Curved spine: The poor muscle control and muscle weakness associated with A-T can lead to a curved spine in some patients. Progressive scoliosis (spine that curves away from the middle or to the side) and kyphosis (curved spine that causes a bowing of the back, which leads to a hunchback or slouching posture) may develop in A-T patients.
Diabetes: A-T patients may develop diabetes during adolescence. Researchers believe that ATM plays an important role in signaling events that stimulate a cell to take in more glucose. More research is necessary to fully understand the association between A-T and diabetes.
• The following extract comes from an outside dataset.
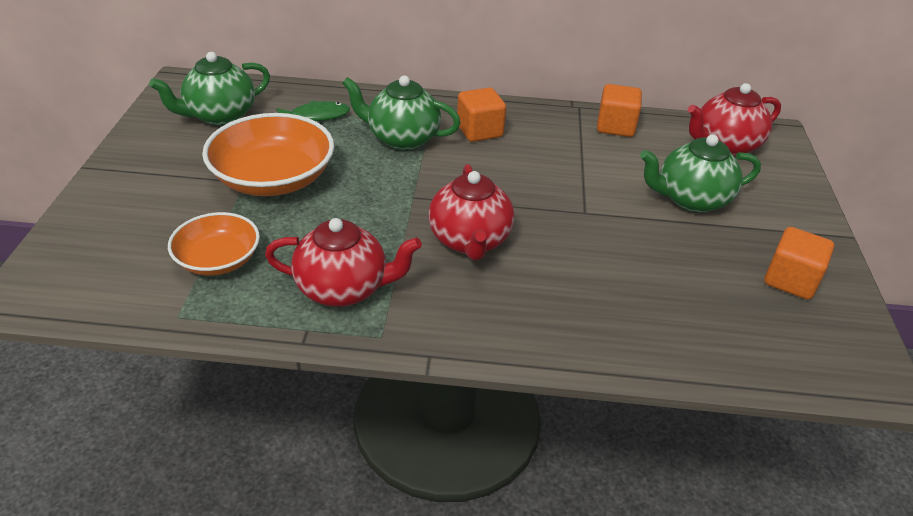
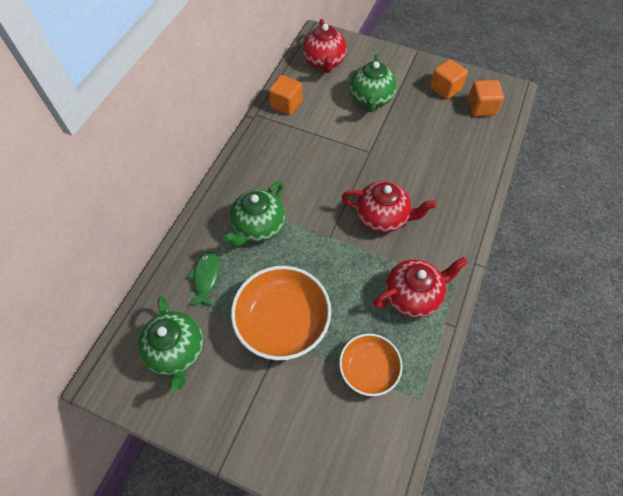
camera: 70 degrees left, 20 degrees up
(344, 289) = (413, 295): red teapot -> red teapot turned 45 degrees clockwise
(479, 131) = (265, 178): orange cube -> orange cube (481, 107)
Progressive movement disorder: In A-T patients, the cells in the brain die, especially those cells that are involved in coordinating movements (the cerebellum). When these brain cells die, the body has difficulty coordinating muscles. As the disease progresses and motor function continues to decline, the individual may eventually be limited to a wheelchair.
Pulmonary infections: Recurrent pulmonary infections are common among A-T patients because they typically have a deficiency of immunoglobulin A (IgA). In healthy individuals, IgA makes up about 90% of the globulin found in nasal secretions. Therefore, A-T patients are at an increased risk for developing pulmonary infections.
Researchers estimate that 48-81% of A-T patients suffer from recurrent pulmonary infections, which can be life threatening. A group of researchers reviewed 58 A-T autopsy cases and found that 46% of deaths were caused by pulmonary infections alone, and 28% were caused by a combination of pulmonary infections and cancer.